Wesley tried the Liquid Jesus on him but the OC can was clogged and it created a pepper-spray mist in front of his own face that almost blinded him. Then he tried again but got more on Hollywood Nate than on the suspect, so he gave up and dropped the canister.

And pretty soon they had tussled, tumbled, and rolled across the lawn of a sagging two-story residence belonging to Honduran immigrants, into the side yard, and then clear into the backyard, where Hollywood Nate was starting to panic as he felt his strength waning. And he thought he might have to shoot this fucking lunatic after he felt the guy trying to grab his sidearm.

And while the battle was raging, some of the Eighteenth Street cruisers from another two-story house looked out the window, and a few of them came out to get a better look and root for the guy to kick some LAPD ass. When their pit bulls tried to follow, they leashed them, knowing that lots of other cops would be coming soon.

The dogs seemed to enjoy the fight even more than the crew did and began snarling and barking, and whenever the leather-clad madman growled and kicked at Wesley Drubb, who was administering LAPD-approved baton strikes, the dogs would bark louder. And then Loco Lennie happened on the scene.

Loco Lennie was not a member of Eighteenth Street but he was oh, such a wannabe. He was too young, too stupid, and too impulsive even for the cruisers to use him as a low-level drug delivery boy. Loco Lennie wasn't watching the fight with the five members of the crew and their crazed dogs. Loco Lennie couldn't take his eyes off the black-and-white that Wesley Drubb had left in gear, engine running, key in the ignition, in his haste to help Hollywood Nate. And Loco Lennie saw a chance to make a name for himself that would live forever in the minds and hearts of these cruisers who had so far rejected him.

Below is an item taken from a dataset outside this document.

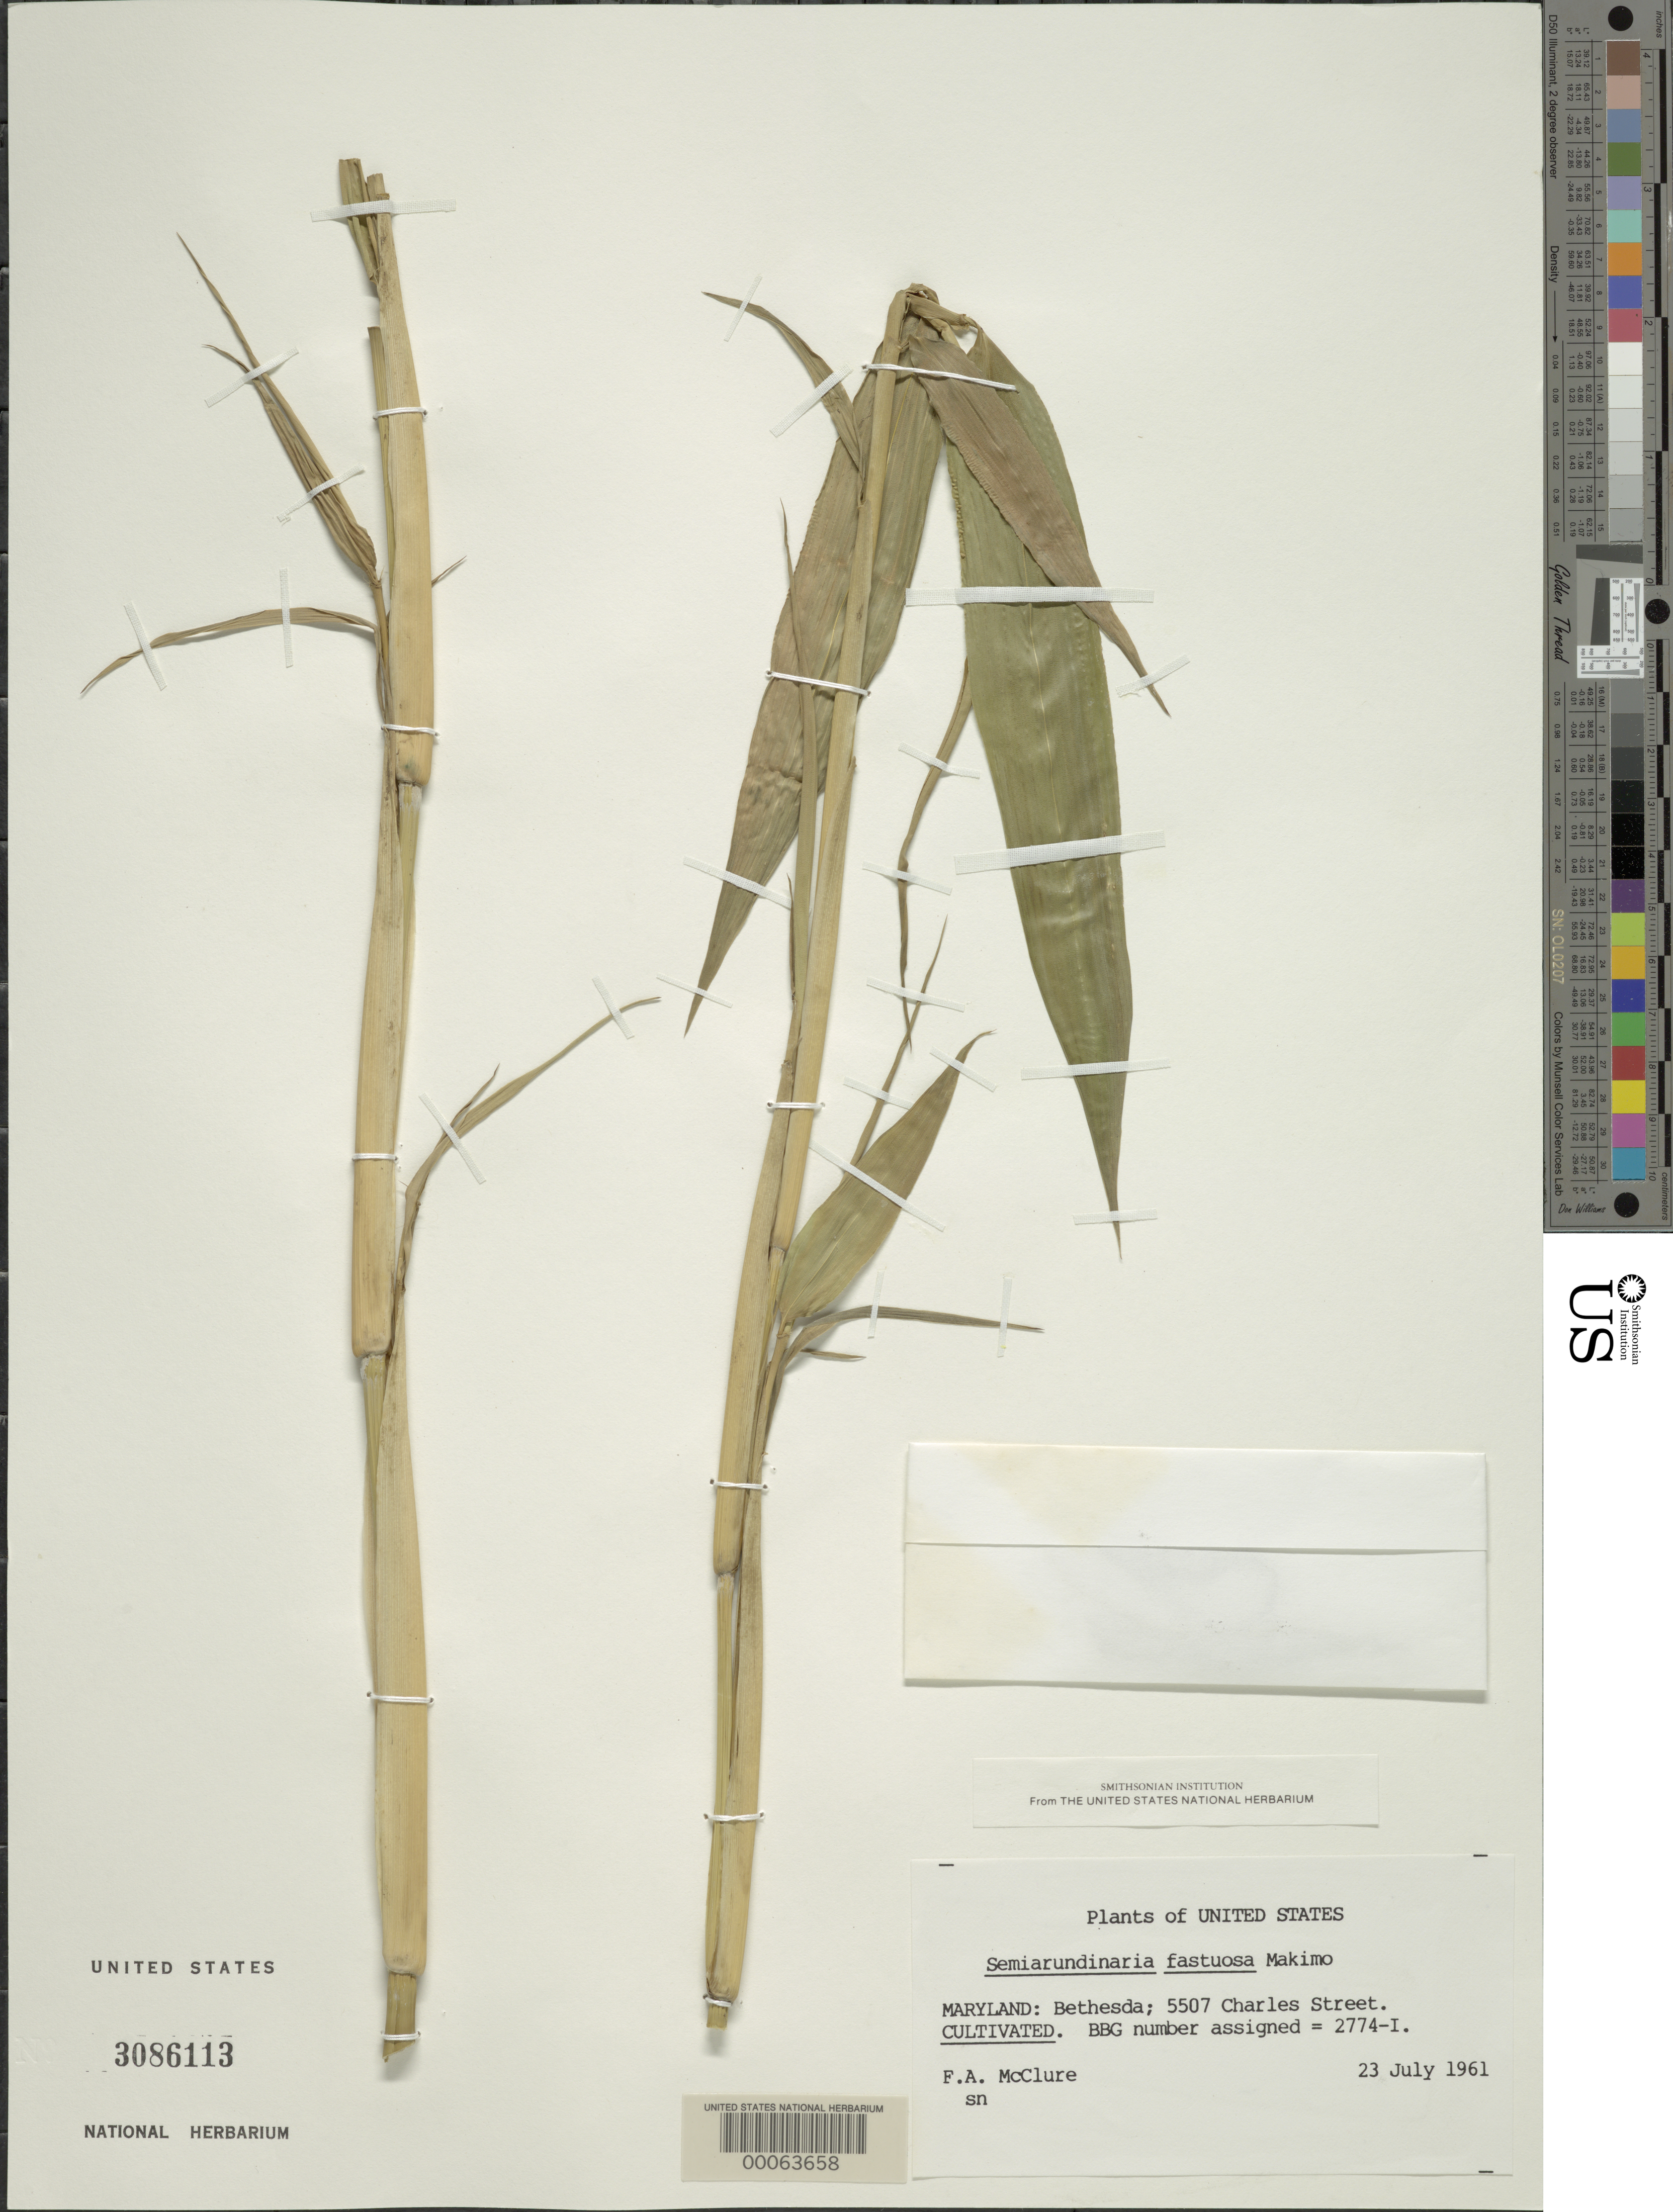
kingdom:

Loco Lennie ran to the police car, jumped in, and took off, yelling, "Viva Eighteenth Street!"

Hollywood Nate and Wesley Drubb didn't even know that their shop had been stolen. By now they had the guy pinned against the single-car garage of the ramshackle house, and young Wesley was learning that all of the leg and arm strikes he'd been taught at the academy weren't worth a shit when battling a powerful guy who was maybe cooked on PCP or just plain psychotic.